> **Фрагмент документа**

══════

При всей ироничности Нины Ильиничны о днях былых она не очень-то любила распространяться, а если все-таки и высказывалась о ком-то, то чаще всего задиристо, с лапидарностью гоголевского Собакевича.
Из тех ее работ, которые удалось увидеть, самым необычным мне показался скульптурный портрет Валерия Брюсова, напоминающий якутского языческого божка, выскочившего, как джинн из горлышка бутылки.
Интересно, что скульптурный портрет Брюсова перекликается с его литературным портретом, написанным Зинаидой Гиппиус в ее «Петербургских дневниках».
…Необыкновенно тонкий, гибкий, как ветка. И еще тоньше, еще гибче делал его черный сюртук, застегнутый на все пуговицы.
В личных свиданиях он был очень прост, бровей, от природы немного нависших, не супил, не рисовался. Высокий тенорок его, чуть-чуть тенорок молодого приказчика или московского сынка купеческого, даже шел к непомерно тонкой и гибкой фигуре.

══════

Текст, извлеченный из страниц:
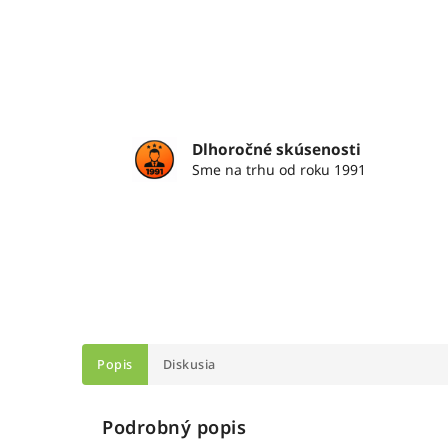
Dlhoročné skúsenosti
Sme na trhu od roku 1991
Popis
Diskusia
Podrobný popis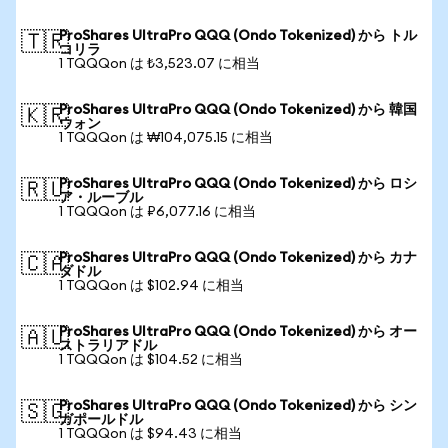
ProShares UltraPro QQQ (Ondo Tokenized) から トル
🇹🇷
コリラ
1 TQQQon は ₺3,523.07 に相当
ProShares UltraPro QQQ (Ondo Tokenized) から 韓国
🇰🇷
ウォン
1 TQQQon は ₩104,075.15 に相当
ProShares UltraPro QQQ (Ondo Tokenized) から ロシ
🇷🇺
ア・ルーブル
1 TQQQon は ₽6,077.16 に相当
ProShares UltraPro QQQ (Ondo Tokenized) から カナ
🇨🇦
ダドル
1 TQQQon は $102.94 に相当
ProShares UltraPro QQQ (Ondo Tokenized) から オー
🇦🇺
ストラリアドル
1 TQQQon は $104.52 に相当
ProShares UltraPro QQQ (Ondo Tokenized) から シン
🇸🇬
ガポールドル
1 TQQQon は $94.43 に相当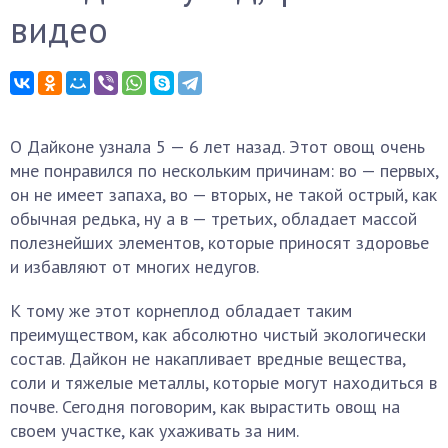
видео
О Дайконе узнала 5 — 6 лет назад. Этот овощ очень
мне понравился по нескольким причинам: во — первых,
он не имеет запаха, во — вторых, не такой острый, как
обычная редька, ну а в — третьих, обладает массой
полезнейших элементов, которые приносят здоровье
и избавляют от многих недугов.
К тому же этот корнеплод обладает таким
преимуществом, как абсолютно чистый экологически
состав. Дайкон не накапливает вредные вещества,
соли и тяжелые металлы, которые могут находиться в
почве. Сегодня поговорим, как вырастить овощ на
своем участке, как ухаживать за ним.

══════

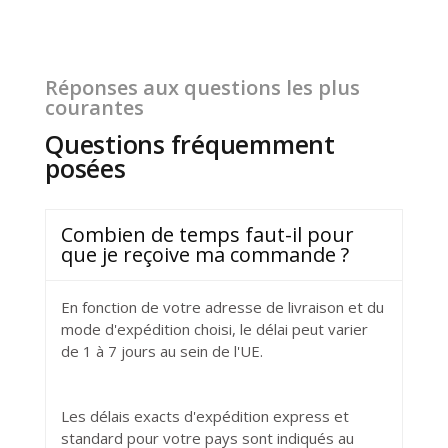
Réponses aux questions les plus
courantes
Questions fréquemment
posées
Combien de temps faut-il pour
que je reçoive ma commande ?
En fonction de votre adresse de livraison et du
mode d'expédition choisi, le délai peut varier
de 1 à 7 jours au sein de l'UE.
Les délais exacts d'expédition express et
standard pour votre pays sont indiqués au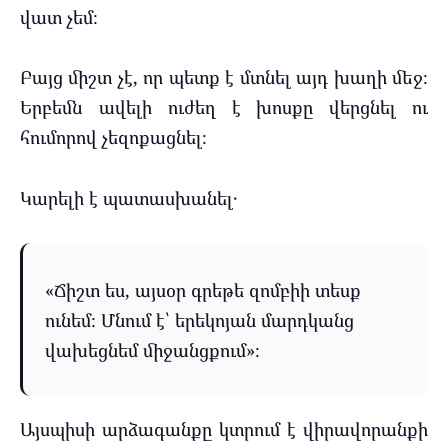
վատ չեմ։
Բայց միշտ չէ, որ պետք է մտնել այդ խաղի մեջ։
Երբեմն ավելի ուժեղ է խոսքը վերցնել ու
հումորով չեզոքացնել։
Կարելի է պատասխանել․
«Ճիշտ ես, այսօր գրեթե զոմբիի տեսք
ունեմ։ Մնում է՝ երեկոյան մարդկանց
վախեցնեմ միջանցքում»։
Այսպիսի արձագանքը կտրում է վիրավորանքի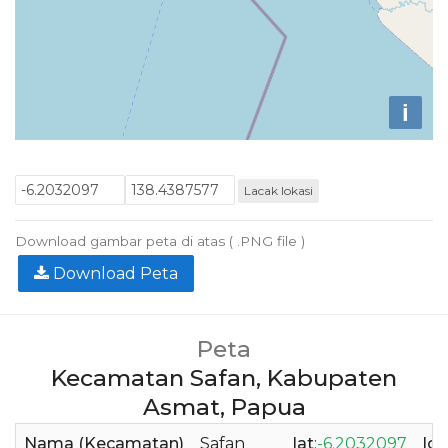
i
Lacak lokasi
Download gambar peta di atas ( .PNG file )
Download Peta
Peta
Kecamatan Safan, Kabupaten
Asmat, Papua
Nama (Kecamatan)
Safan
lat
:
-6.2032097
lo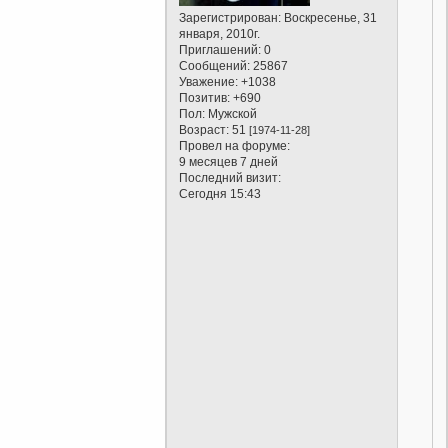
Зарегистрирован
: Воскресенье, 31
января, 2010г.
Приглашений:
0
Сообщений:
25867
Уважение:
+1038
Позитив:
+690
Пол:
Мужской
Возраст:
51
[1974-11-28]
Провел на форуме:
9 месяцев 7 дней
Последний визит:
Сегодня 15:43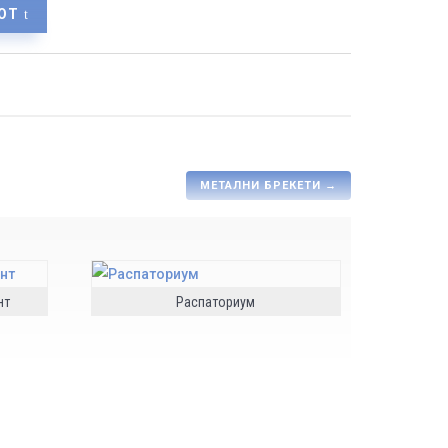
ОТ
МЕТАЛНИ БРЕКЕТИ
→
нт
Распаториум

══════

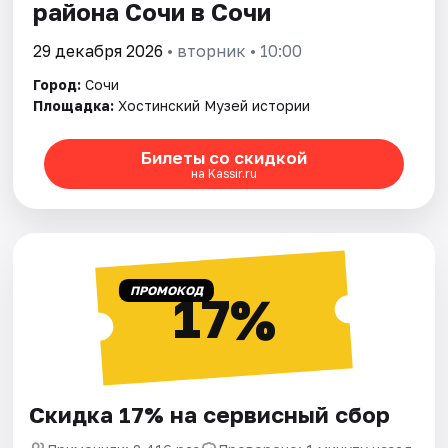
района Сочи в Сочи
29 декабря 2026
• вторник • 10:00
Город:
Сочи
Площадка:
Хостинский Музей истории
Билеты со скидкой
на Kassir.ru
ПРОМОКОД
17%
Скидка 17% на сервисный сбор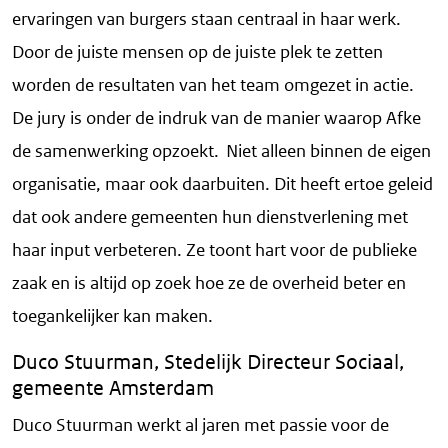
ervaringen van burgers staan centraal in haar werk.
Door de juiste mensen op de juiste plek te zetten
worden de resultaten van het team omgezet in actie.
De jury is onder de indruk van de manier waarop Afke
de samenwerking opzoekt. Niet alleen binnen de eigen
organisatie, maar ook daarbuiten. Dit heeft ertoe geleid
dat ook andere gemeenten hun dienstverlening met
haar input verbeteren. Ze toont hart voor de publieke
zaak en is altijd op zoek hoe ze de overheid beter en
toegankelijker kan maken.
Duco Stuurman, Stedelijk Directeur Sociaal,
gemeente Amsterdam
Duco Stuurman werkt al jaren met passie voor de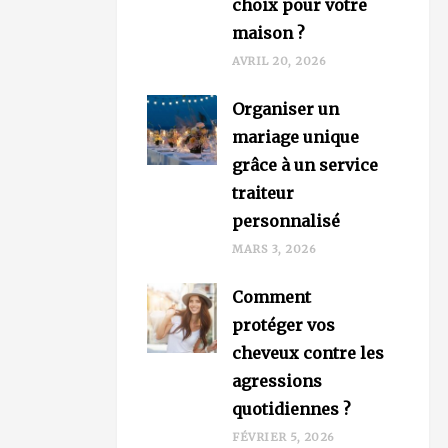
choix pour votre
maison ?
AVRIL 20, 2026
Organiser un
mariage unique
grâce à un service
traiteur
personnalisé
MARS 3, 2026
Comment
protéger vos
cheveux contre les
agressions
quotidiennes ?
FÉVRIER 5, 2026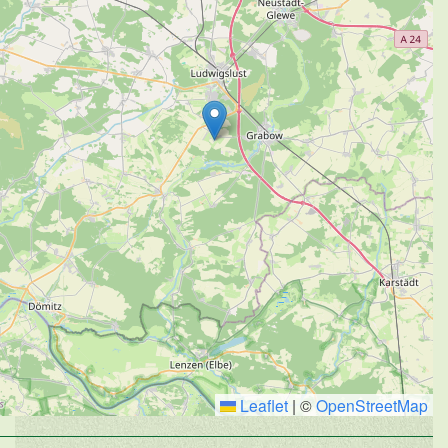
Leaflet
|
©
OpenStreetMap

══════

> **Задание**
Скопируйте из фрагмента дословно всё от слов «Интересно, что скульптурный» и вплоть до слов «на все пуговицы.». Записи представляют собой самостоятельный материал, не относящийся к фрагменту.

> **Решение**
Интересно, что скульптурный портрет Брюсова перекликается с его литературным портретом, написанным Зинаидой Гиппиус в ее «Петербургских дневниках».
…Необыкновенно тонкий, гибкий, как ветка. И еще тоньше, еще гибче делал его черный сюртук, застегнутый на все пуговицы.